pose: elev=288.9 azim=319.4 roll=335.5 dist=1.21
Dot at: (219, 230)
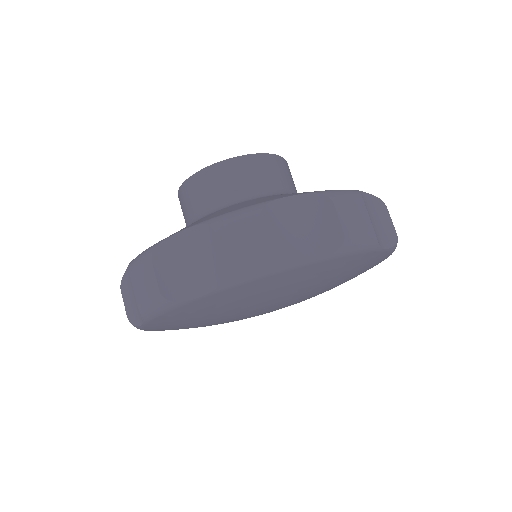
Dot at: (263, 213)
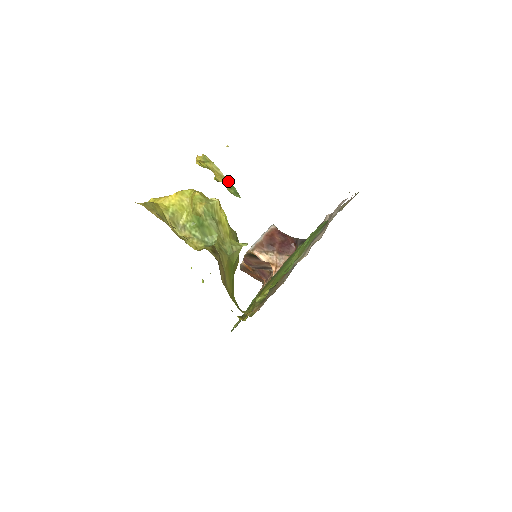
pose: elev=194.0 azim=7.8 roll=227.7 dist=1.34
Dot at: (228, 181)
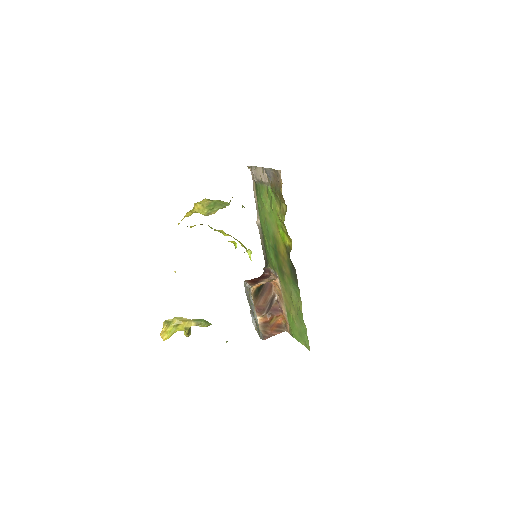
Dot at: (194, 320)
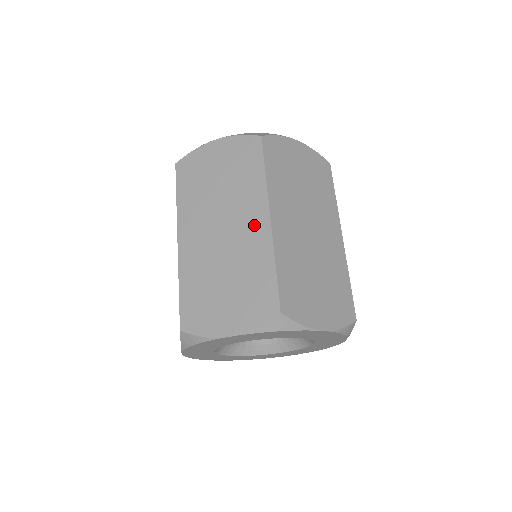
● ● ●
Work required :: Copy out every line of the data above word for word, leaving out the pictures.

Worked solution ::
pose: elev=288.9 azim=319.4 roll=335.5 dist=1.21
Dot at: (219, 230)
Dot at: (263, 213)
pose: elev=194.0 azim=7.8 roll=227.7 dist=1.34
Dot at: (228, 181)
Dot at: (194, 320)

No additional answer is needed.